En otra esquina había un niño medio mono que se trepaba a las paredes con su cola (la única parte de primate a la vista) y que cantaba con una tonadita pegadiza "Patatas de Gokūson las que quieres tú" y no se qué otra cosa. Seguí caminando y me topé con un viejo que gritaba algo que despertó mi curiosidad "¡Ármese usted mismo! ¡Entre al cráter y ármese usted mismo!" Le pregunté cómo iba la cosa y lo que entendí a medias fue: Él desarmaba tu cuerpo y metía tu alma en un cráter donde yacían tus partes escondidas. Si para el momento del eclipse no encontrabas todas, te quedarías así para siempre y él con tu alma.
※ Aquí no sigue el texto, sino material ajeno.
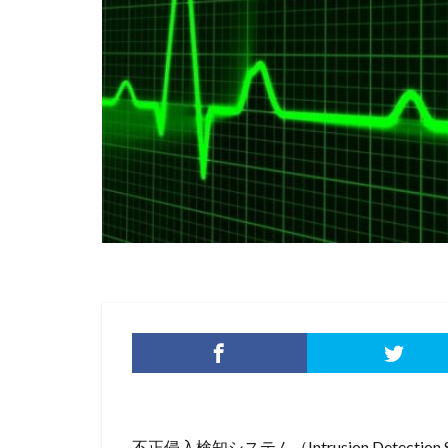
添付ファイル
生成AI
産業
目的
知識
秘密保持
種
経営者
経済
脅威ハンティング
被害原因
被
詐欺サイト
誤操作
誤表
警視庁サイバーセ
転売
迷惑メ
配信サービス
量子脅威対策
防犯
障害
不正侵入検知システム（Intrusion Detec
De lograr armarte completamente, conservabas tu alma y liberabas 6 más. El viejo lo llamaba " El rompecabezas humano", accedí a jugar, puesto que no tenía nada que temer (hace rato había empezado a sospechar que era un sueño).
Al principio fue fácil, pero a medida que el tiempo pasaba, las partes estaban mejor escondidas, empecé a asustarme cuando el eclipse comenzó y aún no encontraba mis orejas. Las busqué sin cesar, maldiciendo y lamentándome. Pero cuando quise darme cuenta estaba encerrado en un reloj lleno de cuerpos destruidos, con costras blancas grisáceas; entes a medio armar llorando, sangrando, gritando con sus gargantas rajadas y sus ojos derretidos. Y el segundero comenzó a violentarme y a golpear mi mente, a delirarme cada segundo, de cada minuto, de cada día, por toda la eternidad.